FIG. 8 shows yet another information interface example. Here, a first switch 81 can be provided to effect any number of actions (such as, for example, controlling a light fixture or other device in the virtual or real-world environment) and a second sliding switch 82 can be provided to effect various kinds of proportional control (such as dimming a light in the virtual or real-world environment). And FIG. 9 illustrates yet two other interface examples, both based on a wheel interface. A first wheel interface 91 comprises a wheel that is rotatably mounted normal to the body part surface and that can be rotated to effect some corresponding control. A second wheel interface 92 comprises a wheel that is rotatably mounted essentially parallel to the body part surface and that can also be rotated to effect some corresponding control.
 These examples are intended to be illustrative only and are not to be viewed as being an exhaustive listing of potential interfaces or applications. In fact, a wide variety of interface designs (alone or in combination) are readily compatible with the embodiments set forth herein.
 Referring now to FIG. 10, a more detailed example of a particular embodiment uses a motion tracking sensor 101 and a motion tracking subsystem 102 (both as well understood in the art) to comprise the body part position detector 11. Such a sensor 101 and corresponding tracking subsystem 102 are well suited and able to track and determine, on a substantially continuous basis, the position of a given body part such as the wrist area of a given arm. The virtual image generator 12 receives the resultant coordinate data. In this embodiment, the virtual image generator 12 comprises a programmable platform, such as a computer, that supports a 3 dimensional graphical model of the desired interactive device (in this example, a keypad). As noted before, the parameters that define the virtual image of the interactive device are processed so as to present the device as though essentially attached to the body part of interest and being otherwise sized and oriented relative to the body part so as to appear appropriate from the viewer's perspective. The resulting virtual image 104 is then combined 105 with the viewer's view of the environment 106 (this being accomplished in any of the ways noted earlier as appropriate to the given level of virtual immersion and the display mechanism itself).
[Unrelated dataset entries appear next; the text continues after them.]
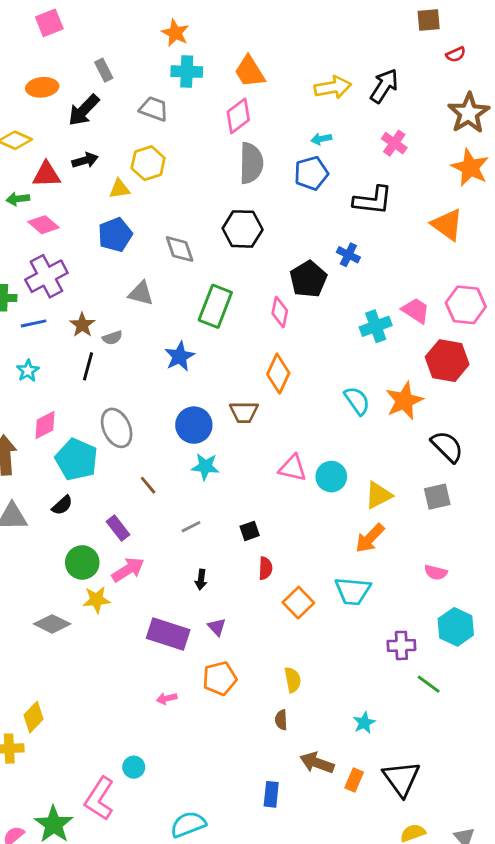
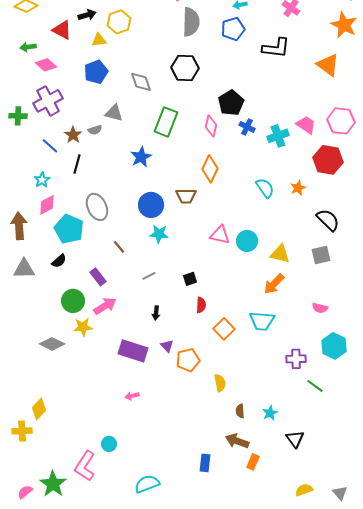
black arrow: (85, 160) -> (87, 15), moved
red triangle: (46, 175) -> (62, 30), moved, turned 30
blue cross: (348, 255) -> (247, 127), moved
blue line: (34, 323) -> (50, 146), moved, turned 54
gray semicircle: (112, 338) -> (95, 130), moved
cyan star: (28, 371) -> (42, 180), moved
orange star: (404, 401) -> (298, 188), size x0.6
yellow triangle: (378, 495) -> (280, 254), turned 40
orange pentagon: (220, 678) -> (188, 360), moved
brown semicircle: (281, 720) -> (240, 411), moved
black triangle: (401, 779) -> (295, 439), moved, size x0.7
orange rectangle: (354, 780) -> (253, 462), moved

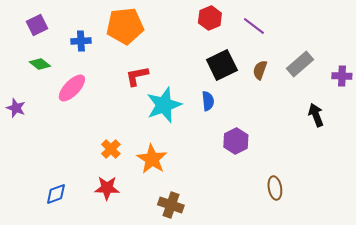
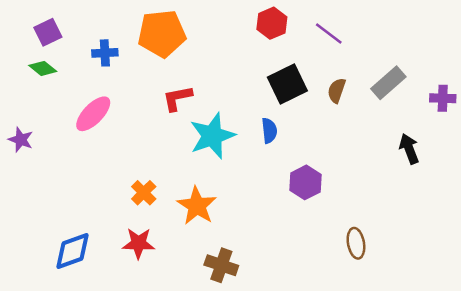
green diamond: (40, 64) -> (43, 68), moved
blue diamond: (56, 194) -> (72, 251), size x1.4

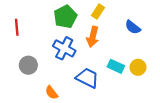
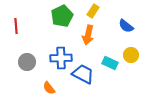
blue cross: (64, 48) -> (61, 58), moved, turned -30
yellow circle: (138, 67) -> (131, 55), moved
The user 22 then sees the image of the interface device as intended via the display mechanism (in this embodiment, an eyewear display 13).
 In many instances, these teachings can be implemented with little or no additional cost, as many of the ordinary supporting components of a virtual reality experience are simply being somewhat re-purposed to achieve these new results. In addition, in many of these embodiments the provision of genuine haptic sensation that accords with virtual tactile interaction without the use of additional apparatus comprises a significant and valuable additional benefit.
 Those skilled in the art will recognize that a wide variety of modifications, alterations, and combinations can be made with respect to the above described embodiments without departing from the spirit and scope of the invention, and that such modifications, alterations, and combinations are to be viewed as being within the ambit of the inventive concept. For example, these teachings can be augmented through use of a touch and/or pressure sensor (that is, a sensor that can sense physical contact (and/or varying degrees of physical contact) between, for example, a user's finger and the user's interface-targeted skin area). Such augmentation may result in improved resolution and/or elimination of false triggering in an appropriate setting.